▶ _PASSAGE PROVIDED_
Immunotherapy Offers Melanoma Patients New Hope

Metastatic melanoma is one of the most difficult forms of cancer to treat, with survival rates as low as 15% for those with a stage IV diagnosis. These low survival rates began to improve with the 2011 approval of ipilimumab, the first checkpoint inhibitor. Checkpoint inhibitors work on T-cells and reactivate the immune system so it continues fighting cancer cells. Nivolumab is another checkpoint inhibitor that is also used to treat melanoma patients, alone or in combination with other medicines. A recent study at Dana Farber tested combining ipilimumab and nivolumab in patients with advanced melanoma who had not previously been treated. Results of the study showed that 53 percent of patients who received this combination of drugs were alive four years later, a remarkable result in melanoma clinical research.

The study followed 945 patients who had untreated and inoperable stage III or stage IV melanoma. They were separated into three groups, with one receiving the combination of nivolumab and ipilimumab, another receiving just nivolumab and the final group receiving just ipilimumab. Fifty-eight percent of patients treated with the two drugs had their cancer shrink, compared to only 45 percent of patients who received nivolumab alone and 19 percent for those who received ipilimumab alone. Additionally, several patients treated with the combination had their tumors disappear completely.

The median length of survival for patients varied greatly, ranging from 19.9 months in the ipilimumab group to a currently unknown number in the group treated with both drugs, because patients continue to do well and a median outcome cannot yet be established.

▶ _WORK INSTRUCTION 1_
According to the melanoma immunotherapy article, which drug was the first checkpoint inhibitor?
▶ _WORK INSTRUCTION 2_
Quote the part of the melanoma immunotherapy article that opens with the words containing "The study followed" and closes with "yet be established.".
▶ _WORK INSTRUCTION 3_
Extend the melanoma immunotherapy article, picking up right after its final sentence.
The rows after this point are separate material and have no connection to the melanoma immunotherapy article.

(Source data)
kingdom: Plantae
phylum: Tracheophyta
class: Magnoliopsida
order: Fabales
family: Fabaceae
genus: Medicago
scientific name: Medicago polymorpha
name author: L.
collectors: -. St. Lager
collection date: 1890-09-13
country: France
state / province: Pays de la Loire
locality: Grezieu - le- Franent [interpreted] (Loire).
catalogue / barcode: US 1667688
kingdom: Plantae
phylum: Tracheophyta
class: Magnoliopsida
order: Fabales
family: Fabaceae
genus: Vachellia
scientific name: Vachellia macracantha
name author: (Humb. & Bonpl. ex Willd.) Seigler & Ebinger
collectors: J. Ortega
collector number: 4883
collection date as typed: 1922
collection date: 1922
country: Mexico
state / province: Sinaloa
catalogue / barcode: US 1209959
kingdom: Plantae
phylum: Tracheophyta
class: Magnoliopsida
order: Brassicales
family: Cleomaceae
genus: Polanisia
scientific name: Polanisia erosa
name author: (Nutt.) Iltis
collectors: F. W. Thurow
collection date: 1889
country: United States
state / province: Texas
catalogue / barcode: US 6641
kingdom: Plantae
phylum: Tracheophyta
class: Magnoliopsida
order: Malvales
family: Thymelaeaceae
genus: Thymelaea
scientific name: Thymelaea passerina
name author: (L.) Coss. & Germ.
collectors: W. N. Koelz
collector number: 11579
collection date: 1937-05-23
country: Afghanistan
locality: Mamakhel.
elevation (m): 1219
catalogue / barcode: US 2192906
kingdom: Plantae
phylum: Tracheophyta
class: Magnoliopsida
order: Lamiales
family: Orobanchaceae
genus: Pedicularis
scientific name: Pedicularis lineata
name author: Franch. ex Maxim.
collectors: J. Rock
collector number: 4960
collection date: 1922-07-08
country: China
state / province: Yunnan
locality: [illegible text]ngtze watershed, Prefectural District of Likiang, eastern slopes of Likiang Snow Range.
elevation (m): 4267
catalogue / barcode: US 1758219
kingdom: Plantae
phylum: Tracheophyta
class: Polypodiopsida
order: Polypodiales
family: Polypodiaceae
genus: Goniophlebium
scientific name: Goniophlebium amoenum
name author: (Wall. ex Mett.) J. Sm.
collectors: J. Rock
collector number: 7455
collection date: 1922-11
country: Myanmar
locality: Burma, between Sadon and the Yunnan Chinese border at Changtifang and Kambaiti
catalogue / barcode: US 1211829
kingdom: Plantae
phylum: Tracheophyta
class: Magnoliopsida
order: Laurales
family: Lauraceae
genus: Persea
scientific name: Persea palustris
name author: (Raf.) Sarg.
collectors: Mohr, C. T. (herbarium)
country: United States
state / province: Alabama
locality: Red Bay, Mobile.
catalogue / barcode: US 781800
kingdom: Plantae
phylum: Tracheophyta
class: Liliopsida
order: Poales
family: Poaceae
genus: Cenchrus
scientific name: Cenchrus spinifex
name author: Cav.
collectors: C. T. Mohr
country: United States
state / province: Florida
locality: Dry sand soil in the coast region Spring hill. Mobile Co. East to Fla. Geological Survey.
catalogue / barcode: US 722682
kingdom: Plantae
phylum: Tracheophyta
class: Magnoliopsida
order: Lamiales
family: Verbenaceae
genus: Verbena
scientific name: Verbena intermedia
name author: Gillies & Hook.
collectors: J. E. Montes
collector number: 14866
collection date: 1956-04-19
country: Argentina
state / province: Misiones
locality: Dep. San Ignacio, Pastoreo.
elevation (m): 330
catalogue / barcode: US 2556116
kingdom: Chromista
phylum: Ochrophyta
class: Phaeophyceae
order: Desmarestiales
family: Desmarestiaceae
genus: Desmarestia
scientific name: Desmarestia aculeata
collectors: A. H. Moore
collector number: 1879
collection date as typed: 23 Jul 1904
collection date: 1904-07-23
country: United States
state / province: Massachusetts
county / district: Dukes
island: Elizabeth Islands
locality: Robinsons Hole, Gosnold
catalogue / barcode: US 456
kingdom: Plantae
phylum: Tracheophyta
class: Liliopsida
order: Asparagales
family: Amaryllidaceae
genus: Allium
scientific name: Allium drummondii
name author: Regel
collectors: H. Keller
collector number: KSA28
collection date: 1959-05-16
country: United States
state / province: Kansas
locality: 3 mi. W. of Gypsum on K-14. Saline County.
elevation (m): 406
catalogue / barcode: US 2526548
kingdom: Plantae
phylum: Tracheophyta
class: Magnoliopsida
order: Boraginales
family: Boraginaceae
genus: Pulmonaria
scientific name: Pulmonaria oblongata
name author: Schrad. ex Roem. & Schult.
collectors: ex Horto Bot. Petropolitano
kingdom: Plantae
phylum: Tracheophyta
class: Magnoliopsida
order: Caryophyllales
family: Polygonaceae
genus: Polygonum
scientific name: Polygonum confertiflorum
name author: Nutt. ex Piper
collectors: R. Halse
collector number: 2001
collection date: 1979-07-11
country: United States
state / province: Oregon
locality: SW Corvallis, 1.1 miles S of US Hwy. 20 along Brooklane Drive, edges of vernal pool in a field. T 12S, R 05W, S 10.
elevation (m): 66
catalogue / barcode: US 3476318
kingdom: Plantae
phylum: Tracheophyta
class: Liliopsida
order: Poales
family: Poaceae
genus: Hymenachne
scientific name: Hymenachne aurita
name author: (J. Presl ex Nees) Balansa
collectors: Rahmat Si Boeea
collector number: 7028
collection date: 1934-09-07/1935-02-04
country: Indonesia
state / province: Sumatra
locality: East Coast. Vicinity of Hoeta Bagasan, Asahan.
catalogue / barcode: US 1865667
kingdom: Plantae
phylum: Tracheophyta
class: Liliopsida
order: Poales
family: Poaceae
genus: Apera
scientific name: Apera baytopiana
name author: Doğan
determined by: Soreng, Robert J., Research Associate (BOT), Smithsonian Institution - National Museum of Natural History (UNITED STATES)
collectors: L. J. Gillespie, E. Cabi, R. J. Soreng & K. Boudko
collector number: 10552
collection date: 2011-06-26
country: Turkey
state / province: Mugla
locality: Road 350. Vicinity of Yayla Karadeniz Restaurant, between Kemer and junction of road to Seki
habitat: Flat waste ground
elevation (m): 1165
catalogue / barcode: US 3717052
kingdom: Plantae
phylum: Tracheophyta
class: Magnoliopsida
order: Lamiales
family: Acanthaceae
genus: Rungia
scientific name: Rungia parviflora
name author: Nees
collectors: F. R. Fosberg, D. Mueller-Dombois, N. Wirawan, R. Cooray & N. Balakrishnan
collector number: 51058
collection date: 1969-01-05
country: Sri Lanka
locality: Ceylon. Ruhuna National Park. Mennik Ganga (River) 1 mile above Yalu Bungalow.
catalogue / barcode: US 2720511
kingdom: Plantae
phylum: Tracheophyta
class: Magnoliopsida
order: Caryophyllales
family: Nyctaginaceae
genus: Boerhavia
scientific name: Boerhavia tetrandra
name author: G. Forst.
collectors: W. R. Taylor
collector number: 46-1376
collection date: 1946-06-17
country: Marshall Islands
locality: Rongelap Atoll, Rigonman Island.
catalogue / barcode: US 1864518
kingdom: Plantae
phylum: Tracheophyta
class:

▶ _YOUR RESPONSE 1_
Ipilimumab

▶ _YOUR RESPONSE 2_
The study followed 945 patients who had untreated and inoperable stage III or stage IV melanoma. They were separated into three groups, with one receiving the combination of nivolumab and ipilimumab, another receiving just nivolumab and the final group receiving just ipilimumab. Fifty-eight percent of patients treated with the two drugs had their cancer shrink, compared to only 45 percent of patients who received nivolumab alone and 19 percent for those who received ipilimumab alone. Additionally, several patients treated with the combination had their tumors disappear completely.

The median length of survival for patients varied greatly, ranging from 19.9 months in the ipilimumab group to a currently unknown number in the group treated with both drugs, because patients continue to do well and a median outcome cannot yet be established.

▶ _YOUR RESPONSE 3_
Treatment was given to patients in this study until they received the maximum clinical benefit, were experiencing unacceptable side effects or the patient asked to have treatment discontinued. For patients who survived four years, 71 percent of those treated with the drug combination were no longer receiving treatment along with 50 percent of the nivolumab group and 39 percent of the ipilimumab group being off treatment as well.

Patients who received the combination of drugs experienced a higher rate of adverse side effects — 59 percent — compared to 22 and 28 percent in the nivolumab and ipilimumab groups respectively. Despite these side effects, authors of the study believe this is an important discovery for melanoma patients and will improve long-term survival rates in the coming years.

Targeted Cancer Therapy

Since cancer involves the rapid reproduction of cells, most forms of treatment, like chemotherapy, target and kill rapidly dividing cells, regardless of whether or not they’re cancerous. Targeted therapy, also known as a form of precision medicine, is a new type of treatment that is becoming a focus in cancer research because it works on stopping and killing cancer cells without harming other cells, a common issue with chemotherapy.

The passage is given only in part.